TEXT UNDER STUDY
Facts don’t matter to the academic victimology narrative. Far from destroying the black body, whites are the overwhelming target of interracial violence. Between 2012 and 2015, blacks committed 85.5 percent of all black-white interracial violent victimizations (excluding interracial homicide, which is also disproportionately black-on-white). That works out to 540,360 felonious assaults on whites. Whites committed 14.4 percent of all interracial violent victimization, or 91,470 felonious assaults on blacks. Blacks are less than 13 percent of the national population.
If white mobs were rampaging through black business districts, assaulting passersby and looting stores, we would have heard about it on the national news every night. But the black flash mob phenomenon is grudgingly covered, if at all, and only locally.
Anyone who is still shocked and surprised by that home truth ought to wake up at long last to what the media really is: the enemy.
The national media have been insisting on the theme of the allegedly brutal Minneapolis police department. They said nothing as black-on-white robberies rose in downtown Minneapolis late last year, along with savage assaults on passersby. Why are the Minneapolis police in black neighborhoods? Because that’s where violent crime is happening, including shootings of two-year-olds and lethal beatings of 75-year-olds. Just as during the Obama years, the discussion of the allegedly oppressive police is being conducted in the complete absence of any recognition of street crime and the breakdown of the black family that drives it.
Once the violence began, any effort to “understand” it should have stopped, since that understanding is inevitably exculpatory. The looters are not grieving over the stomach-churning arrest and death of George Floyd; they are having the time of their lives. You don’t protest or mourn a victim by stealing oxycontin, electronics, jewelry, and sneakers.
The great philosophers and poets of the West—from Aeschylus and Euripides, to Shakespeare, Hobbes, and the American Founders—understood the chaos and lust for power that lurk beneath civilization. Thanks to the magnificent infrastructure of the rule of law, we now take stability and social trust for granted. We assume that violence, once unleashed in the name of justice, can easily be put back in the bottle.
Lot of that unwarranted-assumption thing going around these days, it seems.

DATA EXCERPTS
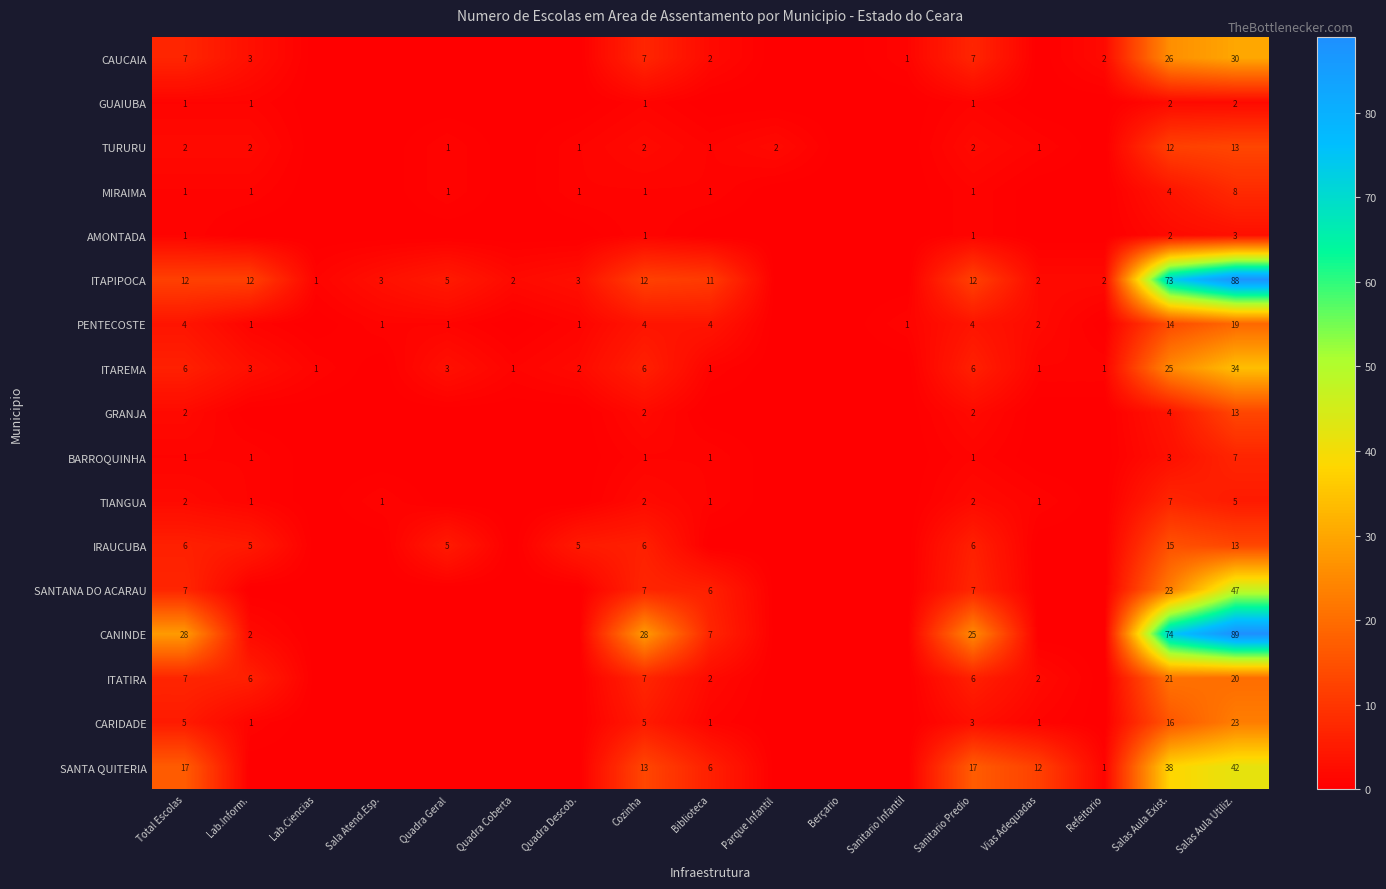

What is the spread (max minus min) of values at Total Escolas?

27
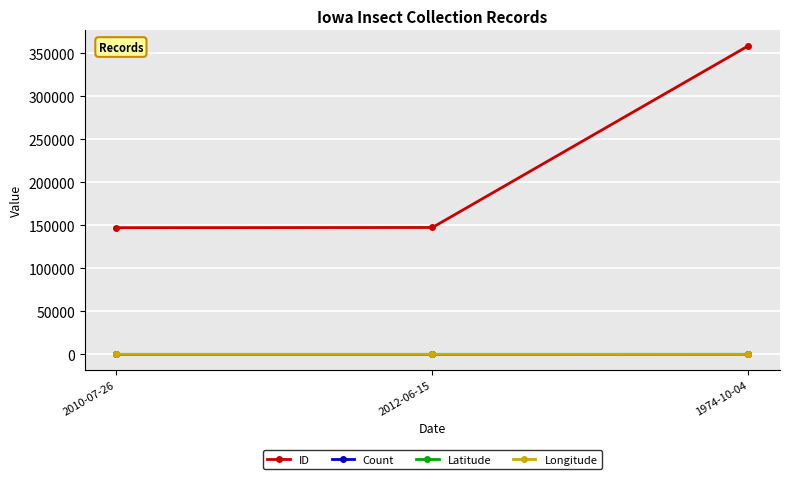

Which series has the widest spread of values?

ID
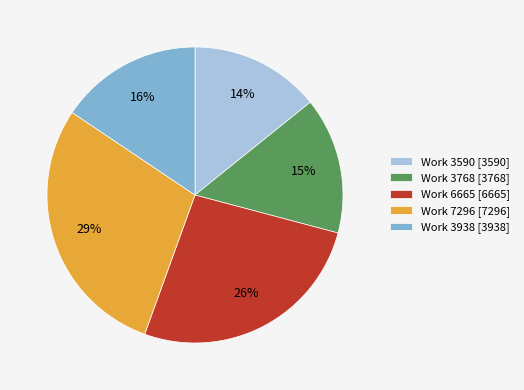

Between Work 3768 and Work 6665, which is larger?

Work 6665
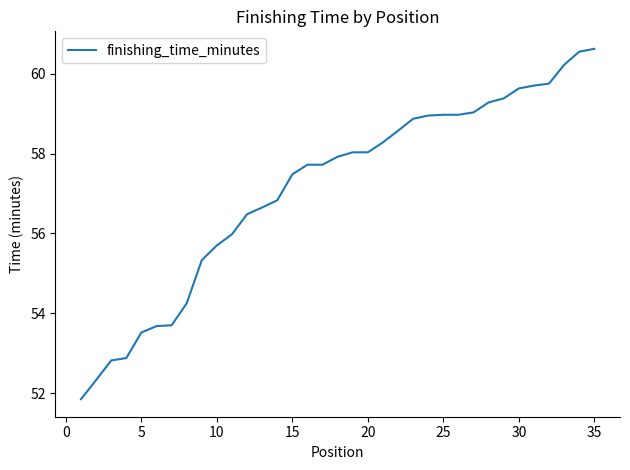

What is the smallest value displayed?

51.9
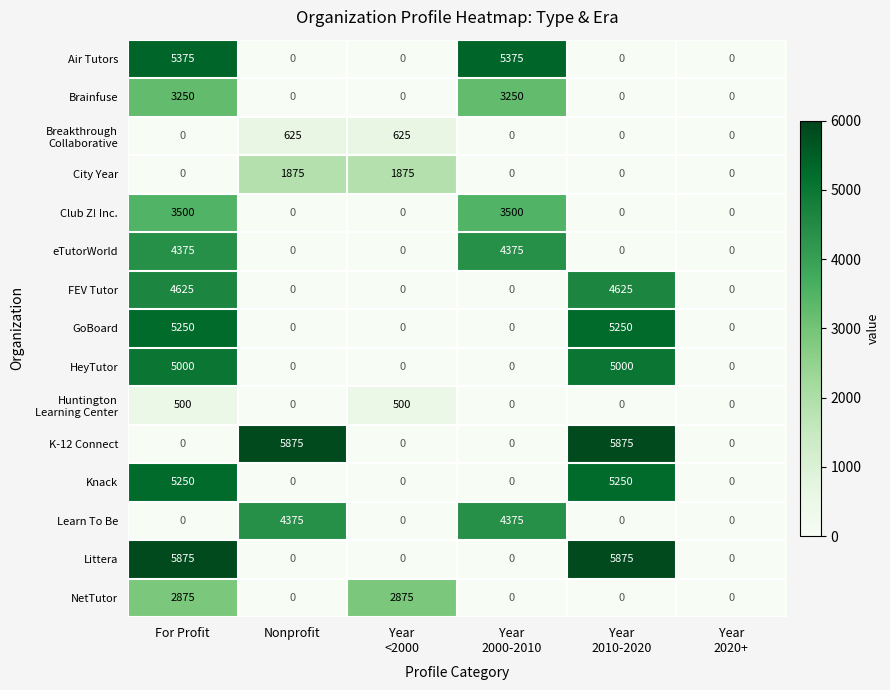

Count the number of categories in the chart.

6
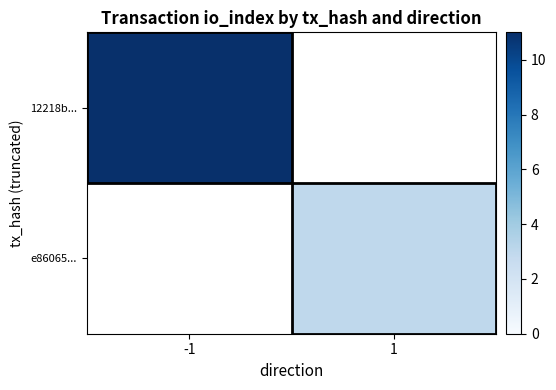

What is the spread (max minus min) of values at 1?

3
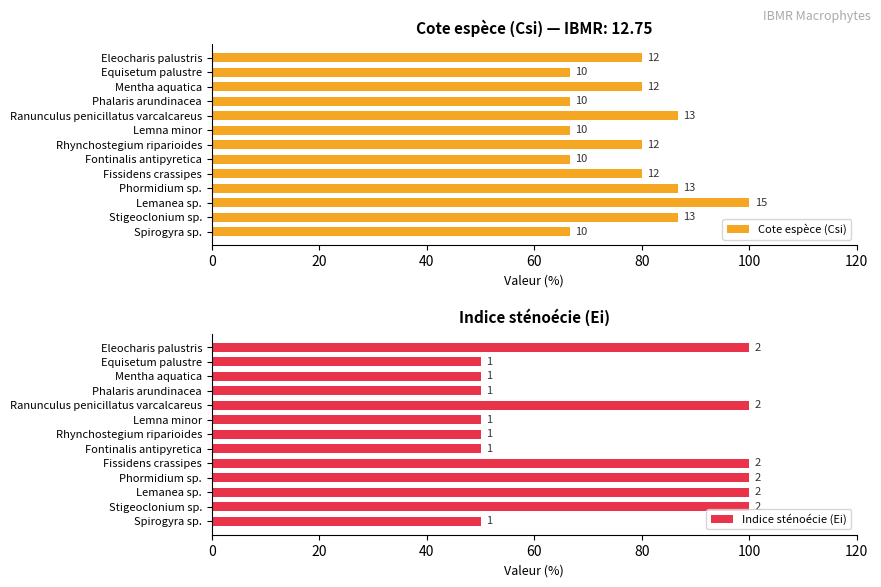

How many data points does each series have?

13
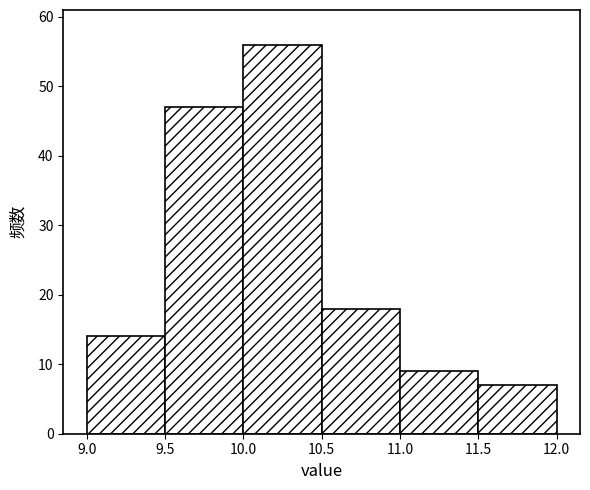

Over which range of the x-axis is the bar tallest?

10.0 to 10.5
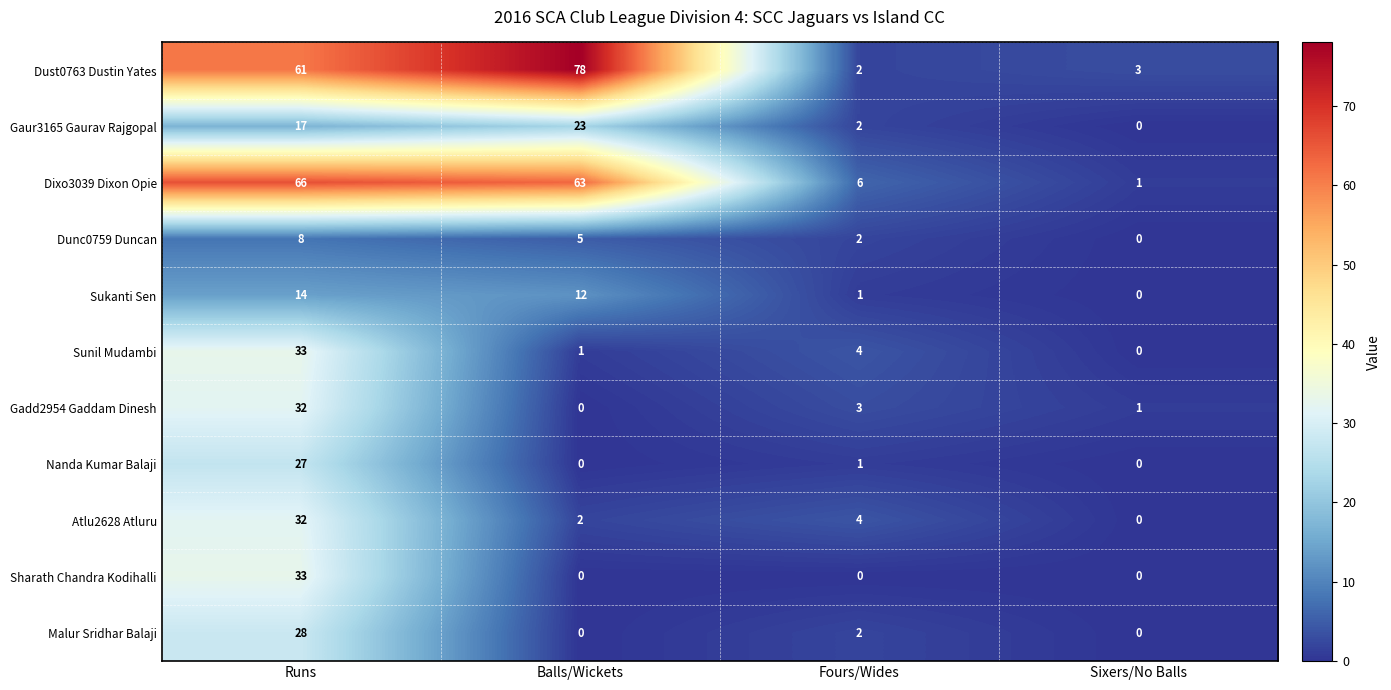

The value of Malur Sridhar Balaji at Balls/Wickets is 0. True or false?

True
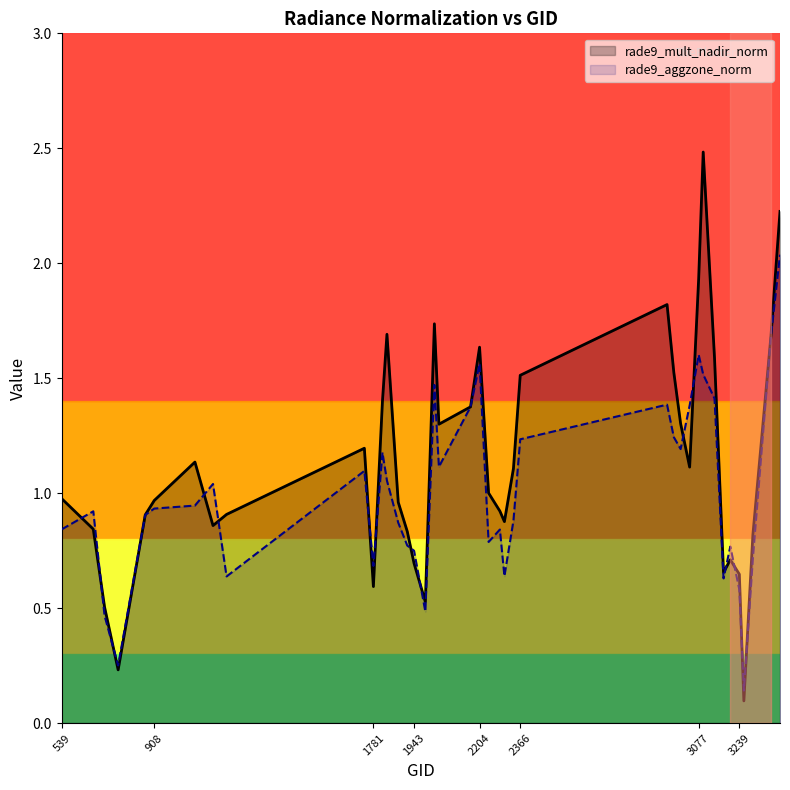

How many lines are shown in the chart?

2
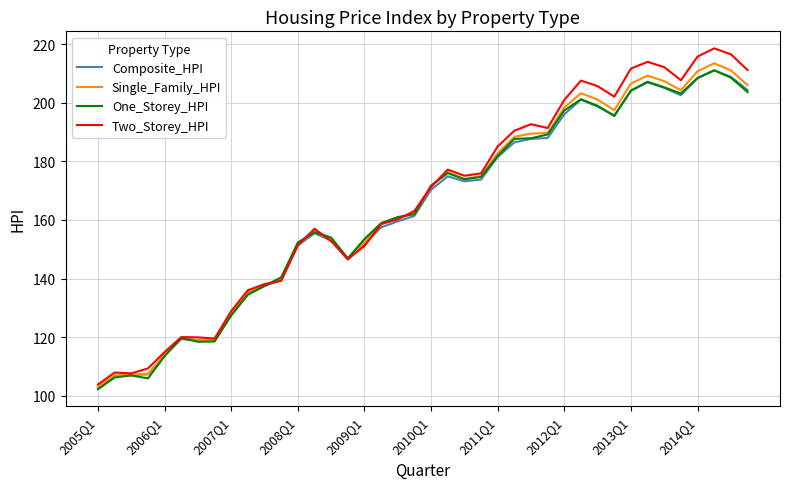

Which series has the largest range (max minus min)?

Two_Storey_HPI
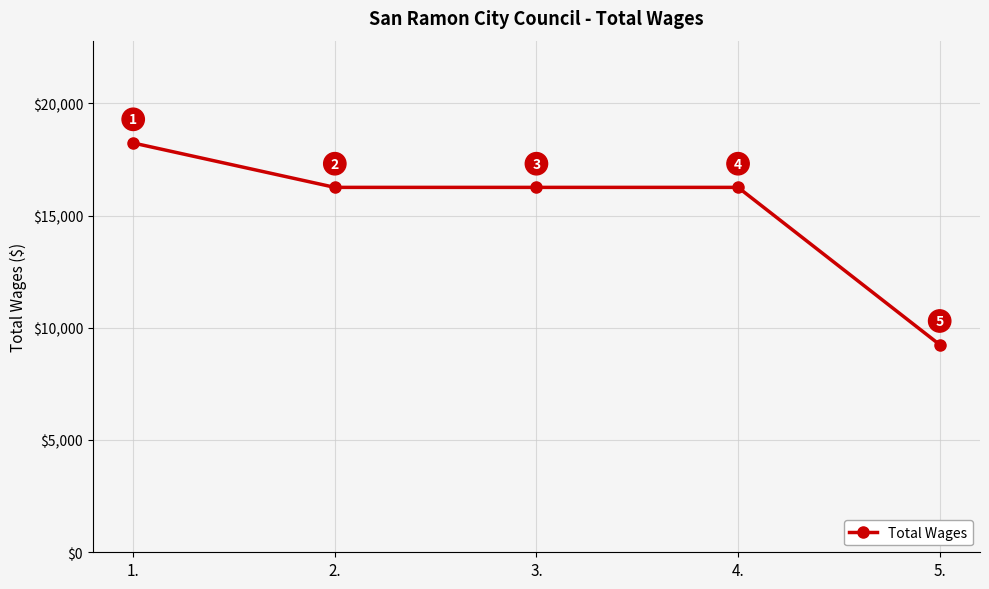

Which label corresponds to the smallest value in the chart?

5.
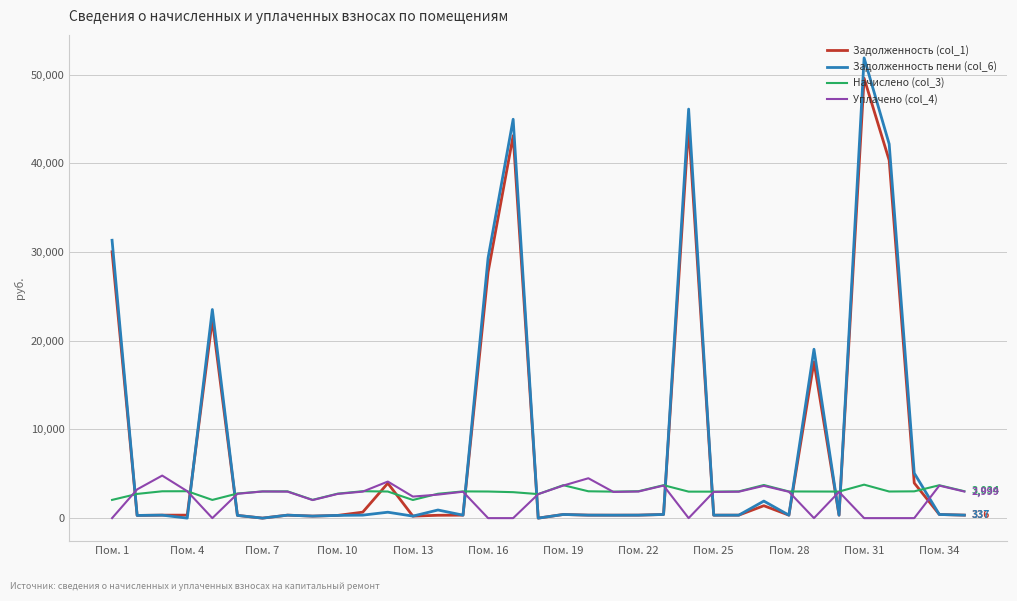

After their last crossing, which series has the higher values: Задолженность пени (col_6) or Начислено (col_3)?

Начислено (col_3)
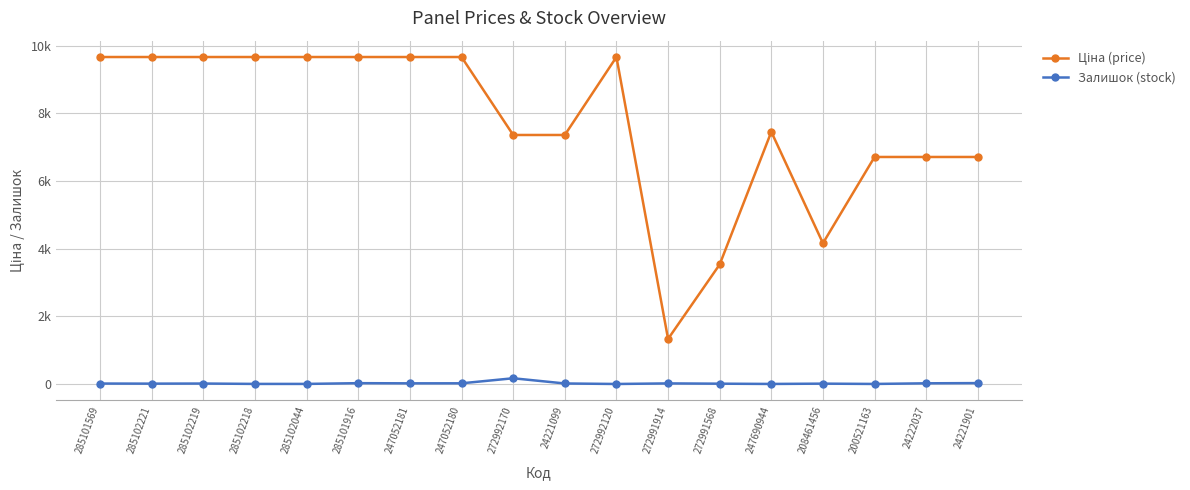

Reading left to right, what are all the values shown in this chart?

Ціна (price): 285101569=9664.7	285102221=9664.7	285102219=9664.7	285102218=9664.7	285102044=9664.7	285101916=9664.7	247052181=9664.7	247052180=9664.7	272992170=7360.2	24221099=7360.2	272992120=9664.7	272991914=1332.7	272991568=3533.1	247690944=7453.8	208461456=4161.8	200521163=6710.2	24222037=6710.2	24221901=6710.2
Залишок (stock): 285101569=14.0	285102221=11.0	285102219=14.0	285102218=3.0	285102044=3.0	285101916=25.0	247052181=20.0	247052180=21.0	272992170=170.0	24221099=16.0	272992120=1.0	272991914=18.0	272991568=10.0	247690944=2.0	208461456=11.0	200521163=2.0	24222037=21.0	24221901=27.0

WORK TO COMPLETE
Which writers and thinkers does the opinion text on the Minneapolis violence name as understanding the chaos and lust for power beneath civilization?

SOLUTION BELOW
Aeschylus, Euripides, Shakespeare, Hobbes, and the American Founders.